The Size of the Space
The size and layout of the operation is incredibly important to understand. Many people want to minimize square footage as it will keep their rent low – and yes, this is a good thing. But people don’t also realize how much minimizing square footage can lower start up costs. Generally speaking, a renovation to an empty shell costs $400 per square foot – this can be more or less depending on the finishes, etc. but this has gone up enormously since pre-Covid days. This means that if you have 800 square feet of space that you don’t really need, your opening renovation costs have gone up by $320,000. This makes financing a bigger challenge and also makes the potential ROI of the project as a whole much lower. A well thought out and efficient space saves start up cost and saves rent expense – both of those combined can make a far better outlook and ROI for the business
The Concept, the Brand and the Menu.
These are obviously 3 core components to whatever it is that you are launching – and all 3 are incredibly important in hospitality. A lot of clients will come to us with a menu idea but without a sense of the concept and the brand. It is critical to look at these things as a package and how they all work with one another. Restaurant guests are not there for the menu (although they may think they are), they are not there for the décor, they are not there for the service, they are not there for the vibe, and so on. Restaurant guests are there for the experience – an experience which encompasses all of those things combined and more.
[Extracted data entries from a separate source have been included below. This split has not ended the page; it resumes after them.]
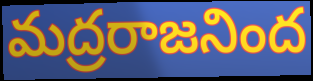
మద్రరాజనింద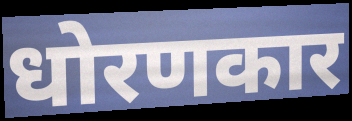
धोरणकार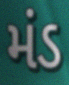
મંડ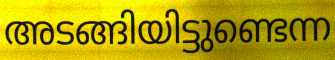
അടങ്ങിയിട്ടുണ്ടെന്ന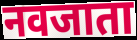
नवजाता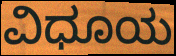
ವಿಧೂಯ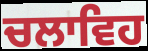
ਚਲਾਵਿਹ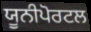
ਯੂਨੀਪੋਰਟਲ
A good business plan will solidify not just what the menu is, or what the opening budget looks like – a good business plan will solidify what the guest experience is supposed to be and how that is being delivered in a way that makes for a profitable business model.
If you are opening a restaurant, be sure to begin the journey with a highly accurate, detailed and thought out Business Plan. It is critical to your success. We did a plan for one of our clients who then didn’t move forward with the project as the plan just didn’t provide the ROI – the vision he had didn’t work when planned out and thought through on paper. And he told us after that our fee was the best money that he had spent in his life – as we had just saved him a million dollar loss and years of hard work to go with it.